Some of the advantages and disadvantages of sole practice are obvious. You can take or reject cases and clients without answering to anyone. You can donate your time to a worthy cause without explaining (except perhaps to your spouse). On the negative side, you must rely on your own initiative for everything and cannot afford to be sick. But some are not so readily apparent. Working alone can be both very productive and very lonely. You don't go to many meetings and you don't have interruptions by co-workers. But you may come to miss the close friendship and support of colleagues. I do.

Sole practice requires mindfulness and self-discipline of a kind that many have not needed to develop in a group practice. If you don't make a calendar entry or take note of something important or schedule a task, there is no one to remind you. Alas, you may discover it too late, or not at all. It is easy to be overwhelmed and clients and others seem to be less tolerant of delay or negligence in today's fast-paced electronic world.

For me, technology is a necessity. It enables me to keep in touch with clients seamlessly and put out more work quickly and efficiently. But it also puts us all on a very short leash. Some task that could be attended to in a week, when paper arrived in the mail, is in front of your nose in a minute, demanding immediate attention

A smart phone, a tablet and an up-to-date computer have now replaced your secretary. They enable you to perform her job (or most of it) yourself. But it is easy to forget that you are the secretary now and despite the assist from electronics, you must still spend a significant amount of time doing your own secretarial work. Managing time is harder, I think. I try to do my most important desk work early in the morning. The telephone, email and scheduled appointments can take over the rest of the day and leave you without enough time or energy to address deadlines.

Solo practice is not for everyone. I worry for new lawyers I see doing it.

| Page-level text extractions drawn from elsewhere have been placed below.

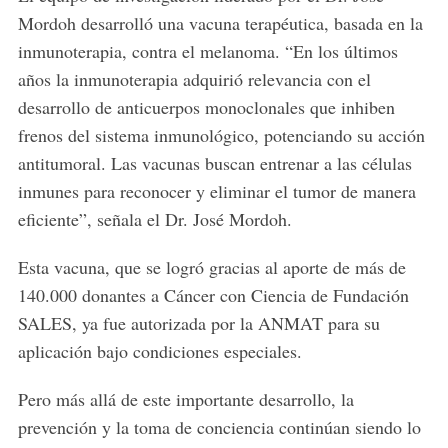
Mordoh desarrolló una vacuna terapéutica, basada en la
inmunoterapia, contra el melanoma. “En los últimos
años la inmunoterapia adquirió relevancia con el
desarrollo de anticuerpos monoclonales que inhiben
frenos del sistema inmunológico, potenciando su acción
antitumoral. Las vacunas buscan entrenar a las células
inmunes para reconocer y eliminar el tumor de manera
eficiente”, señala el Dr. José Mordoh.
Esta vacuna, que se logró gracias al aporte de más de
140.000 donantes a Cáncer con Ciencia de Fundación
SALES, ya fue autorizada por la ANMAT para su
aplicación bajo condiciones especiales.
Pero más allá de este importante desarrollo, la
prevención y la toma de conciencia continúan siendo lo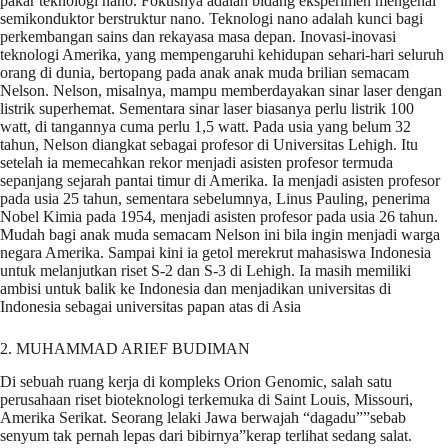
pakar teknologi nano. Fokusnya adalah bidang eksperimen mengenai
semikonduktor berstruktur nano. Teknologi nano adalah kunci bagi
perkembangan sains dan rekayasa masa depan. Inovasi-inovasi
teknologi Amerika, yang mempengaruhi kehidupan sehari-hari seluruh
orang di dunia, bertopang pada anak anak muda brilian semacam
Nelson. Nelson, misalnya, mampu memberdayakan sinar laser dengan
listrik superhemat. Sementara sinar laser biasanya perlu listrik 100
watt, di tangannya cuma perlu 1,5 watt. Pada usia yang belum 32
tahun, Nelson diangkat sebagai profesor di Universitas Lehigh. Itu
setelah ia memecahkan rekor menjadi asisten profesor termuda
sepanjang sejarah pantai timur di Amerika. Ia menjadi asisten profesor
pada usia 25 tahun, sementara sebelumnya, Linus Pauling, penerima
Nobel Kimia pada 1954, menjadi asisten profesor pada usia 26 tahun.
Mudah bagi anak muda semacam Nelson ini bila ingin menjadi warga
negara Amerika. Sampai kini ia getol merekrut mahasiswa Indonesia
untuk melanjutkan riset S-2 dan S-3 di Lehigh. Ia masih memiliki
ambisi untuk balik ke Indonesia dan menjadikan universitas di
Indonesia sebagai universitas papan atas di Asia
2. MUHAMMAD ARIEF BUDIMAN
Di sebuah ruang kerja di kompleks Orion Genomic, salah satu
perusahaan riset bioteknologi terkemuka di Saint Louis, Missouri,
Amerika Serikat. Seorang lelaki Jawa berwajah “dagadu””sebab
senyum tak pernah lepas dari bibirnya”kerap terlihat sedang salat.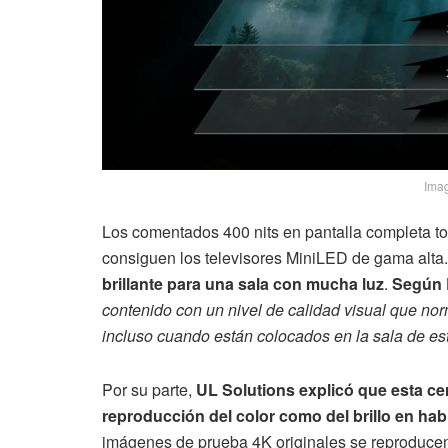
Imag
Los comentados 400 nits en pantalla completa to
consiguen los televisores MiniLED de gama alta.
brillante para una sala con mucha luz
.
Según 
contenido con un nivel de calidad visual que no
incluso cuando están colocados en la sala de e
Por su parte,
UL Solutions explicó que esta cer
reproducción del color como del brillo en ha
imágenes de prueba 4K originales se reproducen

The foundation provided by law school does not give you enough. There is knowledge, experience and judgment that is acquired over time and through the guidance and assistance of senior lawyers. It is also not for those seeking to practice in fields that require extensive man-hours in a concentrated period of time or coordinated teamwork. But there is a place for it and a large number of lawyers have found their niche as solos.

And, by the way, it was not an accident that David slew Goliath. There are areas of the law where solos can and do perform better and more cheaply than larger law firms.